Die EU-Kommission hat Deutschland wegen der Nichtumsetzung von EU-Regeln zur Anerkennung von Berufsqualifikationen und Arbeitsschutzvorgaben angemahnt. | ©dekanaryas/fotolia.com

Die Europäische Kommission hat Deutschland im Rahmen ihres monatlichen Pakets der Vertragsverletzungsverfahren zur Umsetzung von EU-Regeln im Bereich der Anerkennung von Berufsqualifikationen und Arbeitsschutzvorgaben aufgefordert.

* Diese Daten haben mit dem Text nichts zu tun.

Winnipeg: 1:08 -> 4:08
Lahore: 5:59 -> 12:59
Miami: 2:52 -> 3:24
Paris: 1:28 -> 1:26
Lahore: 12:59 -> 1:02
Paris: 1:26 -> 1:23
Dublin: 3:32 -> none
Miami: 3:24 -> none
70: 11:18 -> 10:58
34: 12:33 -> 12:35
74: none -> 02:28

Zum einen gehe es um die EU-Vorschriften über die Anerkennung von Berufsqualifikationen, die bis zum 18.01.2016 in nationales Recht hätten umgesetzt werden müssen. Deutschland und 13 andere EU-Länder hätten dies bisher nicht getan. Im zweiten Fall aus dem Bereich Arbeitsschutz gehe es um die Umsetzung der Richtlinie über Kennzeichnung und Verpackung von Stoffen und Gemischen (CLP-Richtlinie). Mehr als ein Jahr nach Fristende habe Deutschland bei der Kommission noch keine Maßnahmen zur Umsetzung der hier vereinbarten Vorgaben gemeldet.

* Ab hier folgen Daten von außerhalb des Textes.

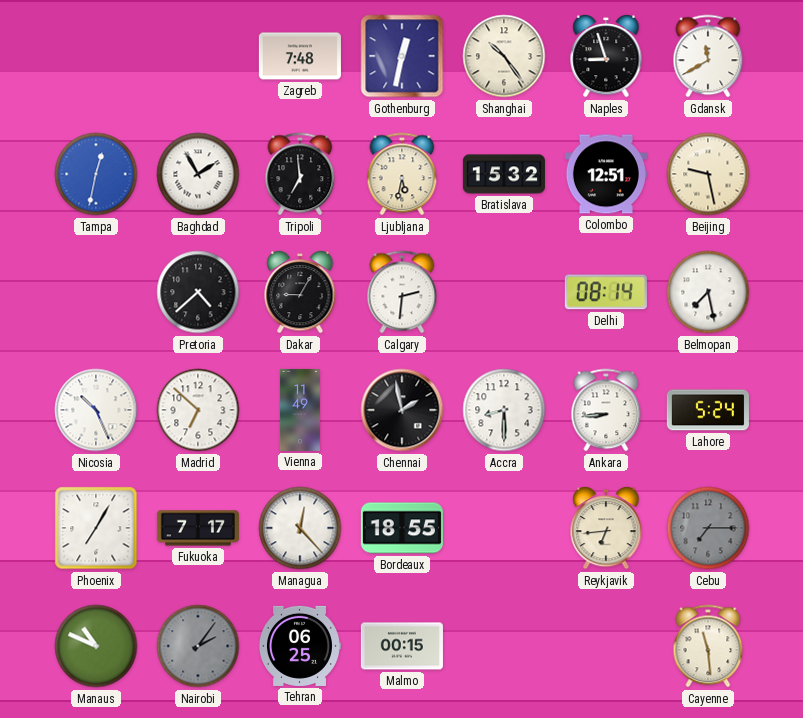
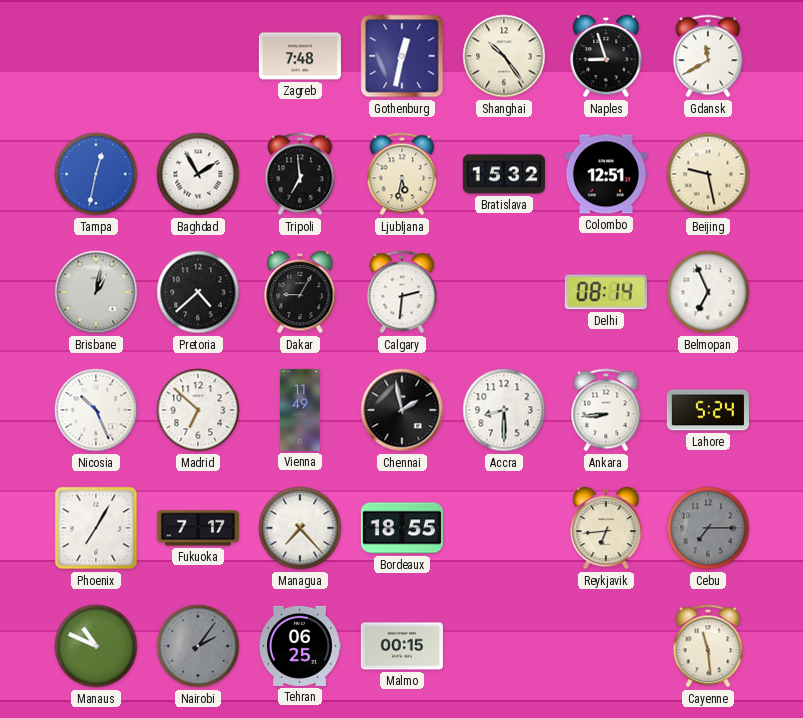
Brisbane: none -> 1:02
Belmopan: 7:28 -> 6:56
Managua: 12:23 -> 7:23
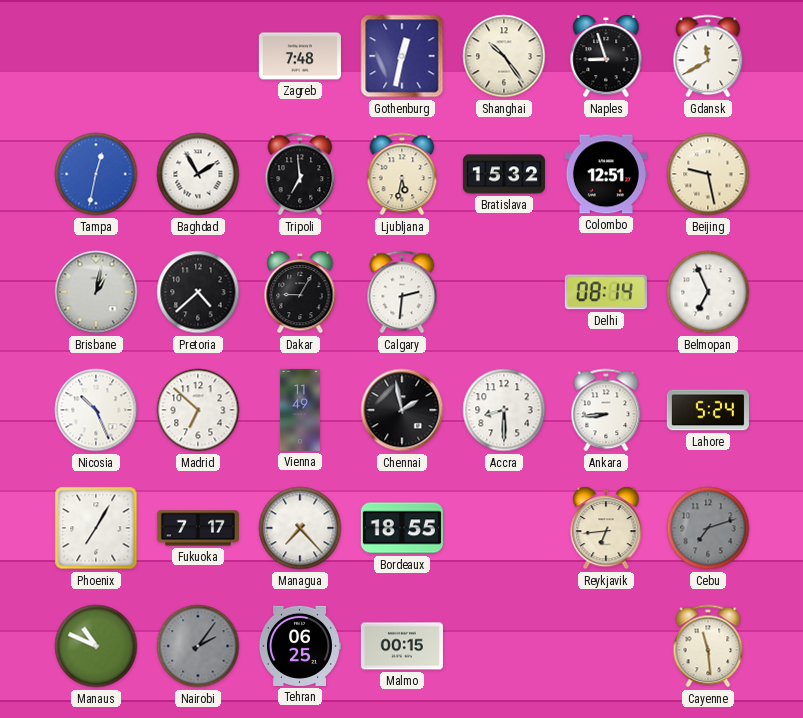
Cebu: 7:15 -> 7:12
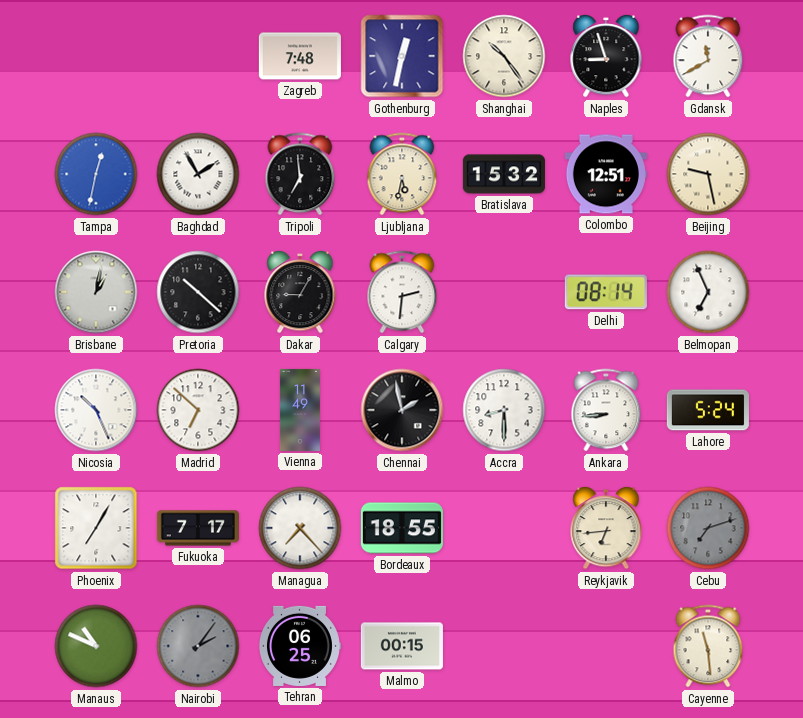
Pretoria: 4:38 -> 10:22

Zweite Stufe im Vertragsverletzungsverfahren

In beiden Fällen habe die Kommission der Bundesrepublik am 29.09.2016 eine mit Gründen versehene Stellungnahme übermittelt, die zweite Stufe im Vertragsverletzungsverfahren. Die Bundesrepublik Deutschland habe nun zwei Monate Zeit, um zu reagieren. Andernfalls könne die Europäische Kommission beim EuGH Klage erheben.

Beschleunigung des Anerkennungsverfahrens

Die Richtlinie 2013/55/EU über die Anerkennung von Berufsqualifikationen bietet laut EU-Kommission ein modernes, EU-weites System für die Anerkennung von Berufsqualifikationen, vereinfache die bestehenden Vorschriften und beschleunige die Anerkennungsverfahren. Gleichzeitig stelle sie sicher, dass qualifizierte Fachkräfte, die in einem anderen Mitgliedstaat arbeiten möchten, die Anforderungen des Gastlandes einhalten.